Predicting efficacy of neoadjuvant chemotherapy for advanced gastric cancer
Gastric cancer is a common malignant tumor that originates from the gastric mucosal epithelium. Being insidious and non-specific, the early-stage symptoms of the cancer are similar to that of chronic diseases such as gastritis and gastric ulcer, and are therefore ignored easily. As a result, 80 to 90% of gastric cancer patients have been in the advanced stage when they are first diagnosed. Surgery, with poor prognosis and a 5-year survival rate of only 30%, is still the main treatment for advanced gastric cancer (AGC) at present.
In recent years, neoadjuvant chemotherapy (NACT) has helped improve the prognosis of patients with AGC, and gained increasing popularity among surgeons and patients. However, about 30% of patients with AGC cannot benefit from NACT, but suffer from the risk of disease progression, additional physical damage, and high treatment costs. Although postoperative histopathology is the gold standard for evaluating the NACT efficacy, it cannot assist in optimizing cancer treatment plans. Therefore, accurate identification of AGC patients with NACT resistance before treatment is crucial.
Not long ago, researchers led by Gao Xin from the Suzhou Institute of Biomedical Engineering and Technology (SIBET) of the Chinese Academy of Sciences, collaborating with Shanxi Provincial Cancer Hospital, proposed an artificial intelligence-based method for predicting the efficacy of NACT for AGC. On this basis, the team recently has proposed, based on intelligent technology for computing medical images, a novel efficacy prediction method that can solve the problem of identifying AGC patients with NACT resistance.
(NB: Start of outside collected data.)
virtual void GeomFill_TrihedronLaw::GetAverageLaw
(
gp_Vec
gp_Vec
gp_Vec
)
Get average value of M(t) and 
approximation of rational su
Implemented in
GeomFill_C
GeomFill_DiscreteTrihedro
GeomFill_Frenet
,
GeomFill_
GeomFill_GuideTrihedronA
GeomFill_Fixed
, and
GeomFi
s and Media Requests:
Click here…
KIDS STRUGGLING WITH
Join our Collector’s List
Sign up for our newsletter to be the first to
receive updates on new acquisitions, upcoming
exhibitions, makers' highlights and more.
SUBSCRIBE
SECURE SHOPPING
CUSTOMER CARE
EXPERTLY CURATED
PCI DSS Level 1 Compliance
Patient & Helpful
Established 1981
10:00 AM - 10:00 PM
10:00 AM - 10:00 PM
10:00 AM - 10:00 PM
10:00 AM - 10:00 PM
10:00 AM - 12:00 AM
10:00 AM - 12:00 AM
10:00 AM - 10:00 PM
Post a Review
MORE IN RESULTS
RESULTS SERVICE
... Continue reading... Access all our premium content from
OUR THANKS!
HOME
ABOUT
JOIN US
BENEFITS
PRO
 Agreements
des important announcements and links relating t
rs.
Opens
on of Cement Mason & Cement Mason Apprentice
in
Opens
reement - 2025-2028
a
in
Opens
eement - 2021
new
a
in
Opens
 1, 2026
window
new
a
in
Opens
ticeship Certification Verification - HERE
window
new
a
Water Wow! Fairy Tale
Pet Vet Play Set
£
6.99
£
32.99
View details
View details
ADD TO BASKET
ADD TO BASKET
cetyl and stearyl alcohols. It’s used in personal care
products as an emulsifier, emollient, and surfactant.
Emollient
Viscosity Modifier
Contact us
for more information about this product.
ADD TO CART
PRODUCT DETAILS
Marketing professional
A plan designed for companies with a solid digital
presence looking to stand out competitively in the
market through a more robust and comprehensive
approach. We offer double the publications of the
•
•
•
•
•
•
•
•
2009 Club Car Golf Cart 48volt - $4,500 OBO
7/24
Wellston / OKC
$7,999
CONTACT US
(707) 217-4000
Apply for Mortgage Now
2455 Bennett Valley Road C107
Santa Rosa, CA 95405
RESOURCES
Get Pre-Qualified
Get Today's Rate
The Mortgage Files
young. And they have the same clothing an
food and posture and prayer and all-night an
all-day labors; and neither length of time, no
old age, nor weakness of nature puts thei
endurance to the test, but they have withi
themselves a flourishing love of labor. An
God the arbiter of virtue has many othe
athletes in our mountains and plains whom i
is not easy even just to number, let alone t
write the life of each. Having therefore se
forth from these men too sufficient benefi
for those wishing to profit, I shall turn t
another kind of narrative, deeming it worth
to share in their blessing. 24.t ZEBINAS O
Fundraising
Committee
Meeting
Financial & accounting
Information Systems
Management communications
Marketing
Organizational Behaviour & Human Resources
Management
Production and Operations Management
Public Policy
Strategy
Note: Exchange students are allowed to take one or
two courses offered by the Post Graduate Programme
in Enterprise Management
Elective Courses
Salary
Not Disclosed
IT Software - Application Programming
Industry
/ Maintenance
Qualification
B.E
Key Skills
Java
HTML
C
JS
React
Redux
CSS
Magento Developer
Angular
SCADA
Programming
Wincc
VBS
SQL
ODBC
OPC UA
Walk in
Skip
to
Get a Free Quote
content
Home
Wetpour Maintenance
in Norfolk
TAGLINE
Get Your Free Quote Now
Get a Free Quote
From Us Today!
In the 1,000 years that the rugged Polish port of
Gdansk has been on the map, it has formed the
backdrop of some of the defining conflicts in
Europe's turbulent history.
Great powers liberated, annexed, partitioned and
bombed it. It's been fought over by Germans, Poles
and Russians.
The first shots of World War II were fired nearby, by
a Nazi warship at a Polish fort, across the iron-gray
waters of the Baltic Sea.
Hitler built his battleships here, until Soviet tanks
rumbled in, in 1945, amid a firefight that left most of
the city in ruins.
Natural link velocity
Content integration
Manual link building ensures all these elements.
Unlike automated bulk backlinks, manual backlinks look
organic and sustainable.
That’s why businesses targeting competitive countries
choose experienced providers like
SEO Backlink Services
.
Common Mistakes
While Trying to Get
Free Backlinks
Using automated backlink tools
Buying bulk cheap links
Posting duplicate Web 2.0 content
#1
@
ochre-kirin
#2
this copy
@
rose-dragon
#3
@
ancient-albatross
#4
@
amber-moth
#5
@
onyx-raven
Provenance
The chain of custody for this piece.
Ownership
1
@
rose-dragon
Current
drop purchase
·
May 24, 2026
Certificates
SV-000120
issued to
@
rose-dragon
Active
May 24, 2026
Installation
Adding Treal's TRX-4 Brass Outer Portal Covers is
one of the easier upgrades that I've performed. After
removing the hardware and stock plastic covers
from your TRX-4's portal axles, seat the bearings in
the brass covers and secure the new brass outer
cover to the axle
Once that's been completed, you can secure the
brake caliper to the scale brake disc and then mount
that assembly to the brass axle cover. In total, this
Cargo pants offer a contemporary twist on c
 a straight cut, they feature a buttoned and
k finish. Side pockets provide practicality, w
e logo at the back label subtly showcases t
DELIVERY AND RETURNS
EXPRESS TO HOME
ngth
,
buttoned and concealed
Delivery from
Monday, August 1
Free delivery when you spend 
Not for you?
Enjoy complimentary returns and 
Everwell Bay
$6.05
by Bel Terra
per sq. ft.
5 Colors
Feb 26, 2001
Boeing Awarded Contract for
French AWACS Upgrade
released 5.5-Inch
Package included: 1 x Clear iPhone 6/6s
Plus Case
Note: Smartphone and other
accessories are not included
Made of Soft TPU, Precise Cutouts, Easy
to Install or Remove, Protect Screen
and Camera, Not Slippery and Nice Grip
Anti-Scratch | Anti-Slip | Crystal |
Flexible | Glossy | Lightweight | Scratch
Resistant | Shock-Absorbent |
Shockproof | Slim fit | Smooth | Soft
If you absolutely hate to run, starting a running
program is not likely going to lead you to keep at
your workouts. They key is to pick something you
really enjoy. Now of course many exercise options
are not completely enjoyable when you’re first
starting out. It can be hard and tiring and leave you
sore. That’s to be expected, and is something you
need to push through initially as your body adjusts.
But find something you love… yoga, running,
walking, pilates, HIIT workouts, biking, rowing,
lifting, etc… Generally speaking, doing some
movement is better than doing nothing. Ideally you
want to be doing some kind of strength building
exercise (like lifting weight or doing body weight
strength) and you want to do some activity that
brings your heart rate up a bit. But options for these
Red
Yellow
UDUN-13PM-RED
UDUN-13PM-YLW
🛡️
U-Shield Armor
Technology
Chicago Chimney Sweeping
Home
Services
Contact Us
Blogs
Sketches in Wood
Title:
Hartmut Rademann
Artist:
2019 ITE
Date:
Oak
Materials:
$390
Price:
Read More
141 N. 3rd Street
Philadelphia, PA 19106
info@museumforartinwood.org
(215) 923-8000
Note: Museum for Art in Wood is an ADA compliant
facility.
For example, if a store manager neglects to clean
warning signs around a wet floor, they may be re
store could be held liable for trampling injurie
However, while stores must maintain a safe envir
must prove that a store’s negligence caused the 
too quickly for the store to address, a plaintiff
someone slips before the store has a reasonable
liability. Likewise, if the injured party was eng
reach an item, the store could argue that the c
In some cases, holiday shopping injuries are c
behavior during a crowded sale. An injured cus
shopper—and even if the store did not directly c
The team built an end-to-end NACT efficacy prediction model for AGC by using the ResNet-50 neural network architecture to automatically mine high-dimensional features from tumor images, fusing spatial features of the tumor by using a multi-channel image input strategy and the boundary information of tumor to guide the network focus on the lesion area.
In addition, they adopted computed tomography (CT) images of 633 patients with AGC from three hospitals for model training and validation.
The results showed that the proposed model has high prediction accuracy (greater than 0.75 on the internal and external test sets) and strong generalization, making it the best end-to-end NACT response prediction model in prior studies.
Moreover, to further visualize the interpretability of the model, the researchers quantified the correspondence between tumor images and chemotherapy resistance using a visual approach. The activation region of the tumor model in the CT image is not uniform, providing a reference for identifying the implicit association between tumor heterogeneity and chemotherapy resistance.